June 8, 2008 at 5:52 pm
Heh... you still used dynamic sql... not so bad as RBAR, but post the spreadsheet you're trying to resolove... lemme take a whack at it.
--Jeff Moden
Change is inevitable... Change for the better is not.
June 8, 2008 at 6:13 pm
Thanks man.
Really simple, I work mostly with financial clients who want to analyse all kinds of things the whole time.
The problem with most of the guys is that they know too well how to use a pivot, so normally when you put something down on the SQL supper table, they expect the pivot kind of functionality.
So basically in SQL 2000, and for the first couple of months of SQL 2005 all I knew was how to write case statements.
I posted a really simple example file, lets say you have a person, and total sales done in an area, and the value. But the person can move (really simple example, you dont wanna know the examples that these FI buffs can come up with :hehe:
For a case statement, I would have done it as following:
Select person,
sum(case when ranking group = 'Grasshopper' then TotalPosts else 0 end) Grasshopper,
sum(case when ranking group = 'Newbie' then TotalPosts else 0 end) Newbie,
sum(case when ranking group = 'Enthusiast' then TotalPosts else 0 end) Enthusiast,
sum(case when ranking group = 'Dedicated' then TotalPosts else 0 end) Dedicated,
sum(case when ranking group = 'Mr or Mrs 500' then TotalPosts else 0 end) [Mr or Mrs 500],
sum(case when ranking group = 'Babe Ruth' then TotalPosts else 0 end) [Babe Ruth],
sum(case when ranking group = 'SQL Master Guru' then TotalPosts else 0 end) [SQL Master Guru],
sum(case when ranking group = 'SQL Textbook' then TotalPosts else 0 end) [SQL Textbook]
from SSCCountsExample
group by person
Now, I would most probably have set up some control table, and written a cursor to build a dynamic SQL statement because I seriously dont want to be typing for a living, and copying and pasting has never been a dream job.

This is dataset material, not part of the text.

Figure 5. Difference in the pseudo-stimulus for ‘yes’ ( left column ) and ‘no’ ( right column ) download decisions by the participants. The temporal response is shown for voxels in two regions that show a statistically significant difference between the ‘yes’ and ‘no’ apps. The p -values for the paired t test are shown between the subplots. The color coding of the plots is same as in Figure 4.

That was until the introduction of Pivots took away a lot of the grunt work required.
However, the pivot examples provided would still tell you to reference the fields as 'Newbie','Enthusiast' etc....
The dynamic pivot statement sorta cures most of the problem. But if there is an even better way that you can recommend I will owe you about 1000 points on my fridge
~PD
June 8, 2008 at 6:33 pm
Dynamic SQL Pivot equivalent for the case statements would look something like so....

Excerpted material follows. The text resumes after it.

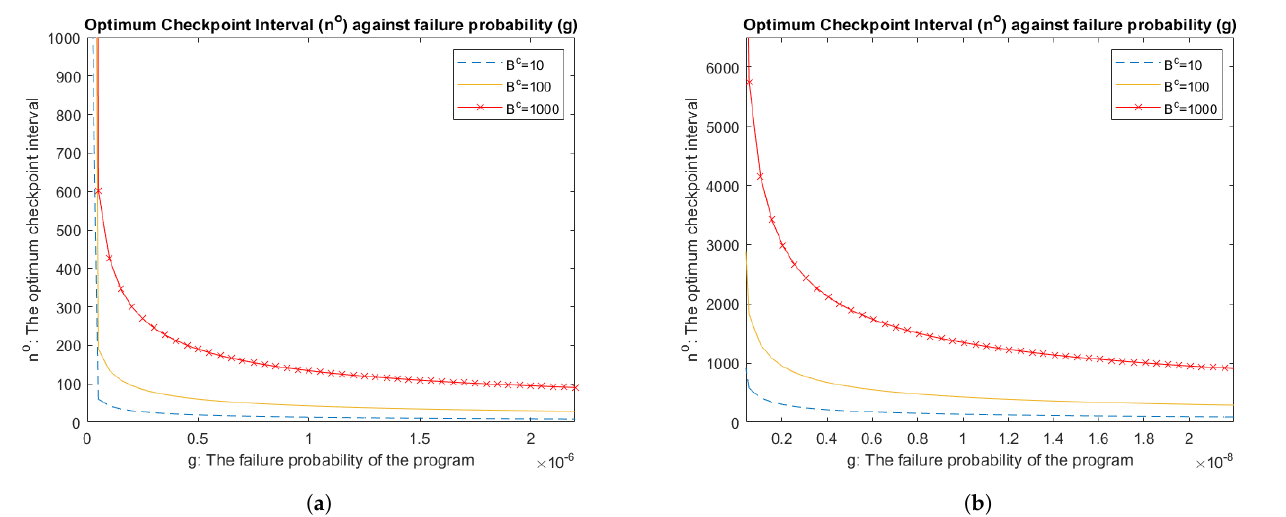
Figure 7. The optimum checkpoint interval n o against the probability of failure g for different cases of checkpointing cost B c , for a large program ( a ) with Y = 10 6 , and a very large program ( b ) with Y = 10 7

declare @colList varchar(max)
declare @selList varchar(max)
select @colList = COALESCE(@colList + ',', '') + RankingGroup
from (
select distinct '[' + RankingGroup + ']' as RankingGroup from dbo.SSCCountsExample
) ColList
select @selList = COALESCE(@selList + ',', '') + RankingGroup
from (
select distinct 'isnull([' + RankingGroup + '], 0) as [' + RankingGroup + ']' as RankingGroup from dbo.SSCCountsExample
) as SelList
exec (
'select piv.* from (
SELECT p.person, ' + @sellist + ' FROM dbo.SSCCountsExample
PIVOT
(
SUM(TotalPoints)
FOR RankingGroup
IN ('+ @colList +')
) p
) piv
'
)
June 8, 2008 at 7:18 pm
My turn to appologize... I though you were talking about unpivoting. What you did with the pivot is just fine. You can also do something similar with dynamic case statements in SQL Server 2000.
--Jeff Moden
Change is inevitable... Change for the better is not.
June 8, 2008 at 7:22 pm
Thanks man,
I seriously get to write a lot of case statements for different reasons, such as 1/0 kind of fields, so I am always looking out for different more intelligent (and less coding) kind of ways. Anything to drive down that maintenance and make it easier to explain to other developers.

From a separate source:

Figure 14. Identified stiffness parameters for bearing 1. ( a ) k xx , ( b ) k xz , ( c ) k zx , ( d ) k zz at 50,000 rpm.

Out of interest sake, if I was to supply the Pivoted data, and it had to be unpivotted with dynamic SQL, how would I go about doing that?
Phil
June 8, 2008 at 7:35 pm
Who does the pivoted data start out? In a spreadsheet or in a table?
If it's in a spreadsheet and you can't unpivot it there for some reason, then I'd save the spreadsheet in tab delimited format, import into into a "wide column", and split the column using the Tally table method in the following URL. See the section titled "One Final "Split" Trick with the Tally Table"...
http://www.sqlservercentral.com/articles/TSQL/62867/
That's the part I meant about no dynamic SQL.
If the data started out as a table, then a dynamic unpivot similar to what you wrote for a pivot would do the trick just fine.
--Jeff Moden
Change is inevitable... Change for the better is not.